Fresh from Boulder, Colo., the 33-year-old chef was gung-ho to transform Nighttown into a progressive, farm-to-table restaurant, albeit on a massive scale. But that turned out to be more challenging than he expected. Pushback from the guests meant pushback from the owner, and before you knew it, that fusty old trout amandine with baked potato wasn't going anywhere.
"I have to confess, the first two months I was here I still had my resume out there," he says. "I wasn't sure it was the right place for me."
Instead, he focused on the things he could do to improve the restaurant. He reorganized the kitchen, he updated the banquet operations and began to add local product. "I know it sounds cliche, but you can put me in any situation and I'll try and make the most of it," he says. "There are some things I'm not allowed to touch. It took me a while to come to terms with that."
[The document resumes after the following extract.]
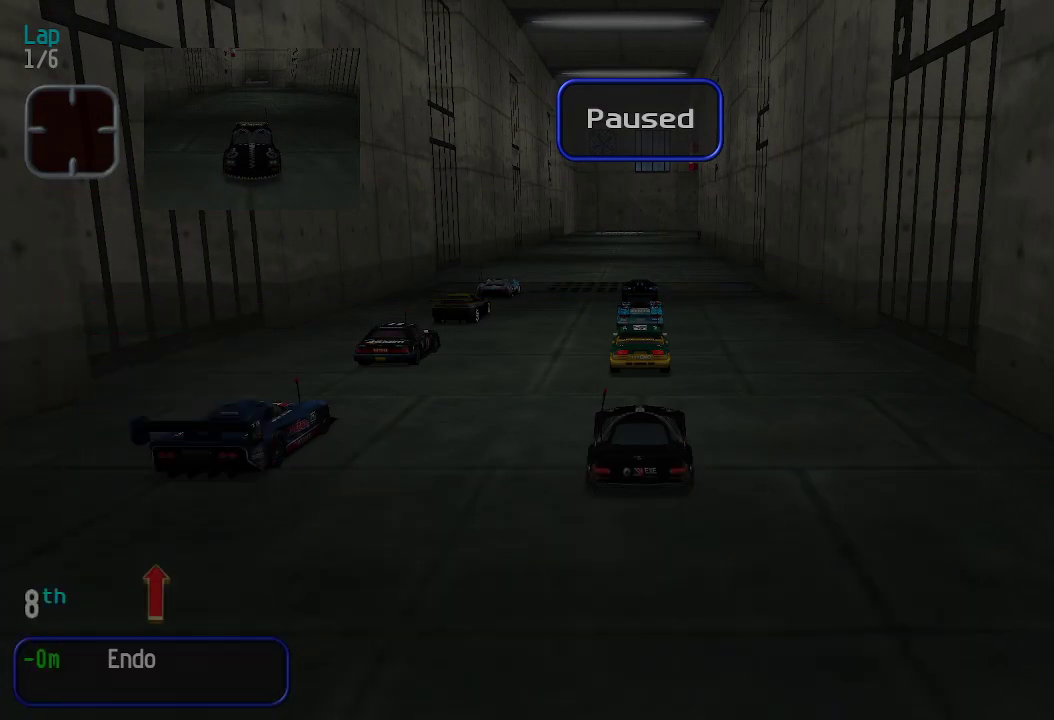
{"keys": [], "events": []}
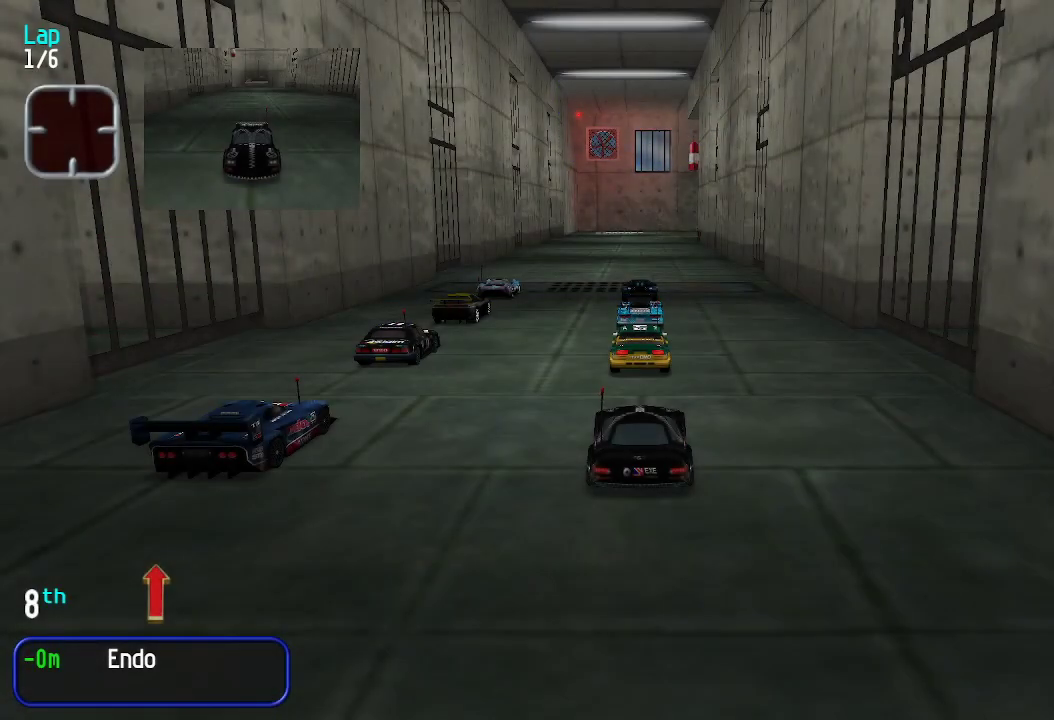
{"keys": [], "events": []}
Still, small victories began to take place. Prime rib went from being an everyday item to weekends-only. Dishes like the roast chicken are now made with local Tea Hills poultry. New seasonal specials began working their way into the mix: creamy lobster pot pie in winter, Alaskan halibut with pea risotto and pea tendrils in spring, beachy lobster rolls in summer. He added a cheese plate.
Predictably, the new-fangled items outshine the grandfathered-in ones. The steamed whole artichoke ($8) tastes bland and lifeless. The famed Dublin Lawyer ($24) is heavy on mushrooms and light on lobster. Still, it is appropriately creamy, decadent and pleasantly spiced.
Fresh, local chicken makes all the difference in the world in Nighttown's roast chicken ($19), a straightforward but solid preparation. Fresh market fish, bright salsa, and a creamy avocado aioli all combine to great effect in a plate of fish tacos ($15), another recent addition. While over-dressed for my taste, the lobster roll ($18) literally overflows its toasted split-top bun with sweet and briny lobster meat.
Sansone devotes a good deal of his creative attention to nightly specials, an area where he's given an abundance of autonomy. That translates into dishes like braised Berkshire pork shank with local mushrooms ($19), or a meaty bone-in Ohio pork chop with a smoky glaze and crisp-cooked baby carrots ($19).
Service in the Music Room during a show is predictably slow, bordering at times on chaotic. It's less an issue of preparing the food for 150 people at a go, says Sansone, than it is getting the servers to do a better job managing their stations. That was apparent to us during a recent show, when our server seemed outnumbered by blood-thirsty diners.
That aside, Nighttown is figuring out ways to balance change and improvement with longstanding client expectations, which is always a delicate feat.
"It's a tough battle, I can tell you that," says Ring. "But the reality of the situation is the world is changing, food is changing. I can sit here and pat myself on the back for the next 10 years and turn around one day and say, 'What happened?' Or I can try and change before I need to."